* Records to use *
⁂

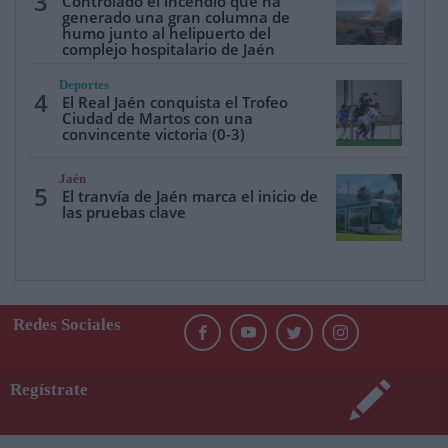
3
Controlado el incendio que ha
generado una gran columna de
humo junto al helipuerto del
complejo hospitalario de Jaén
Deportes
4
El Real Jaén conquista el Trofeo
Ciudad de Martos con una
convincente victoria (0-3)
Jaén
5
El tranvía de Jaén marca el inicio de
las pruebas clave
Redes Sociales
Regístrate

⁂

* Directive *
The answer should consist only of the number of lines above in which "Jaén" appears.

* Response for this exercise *
4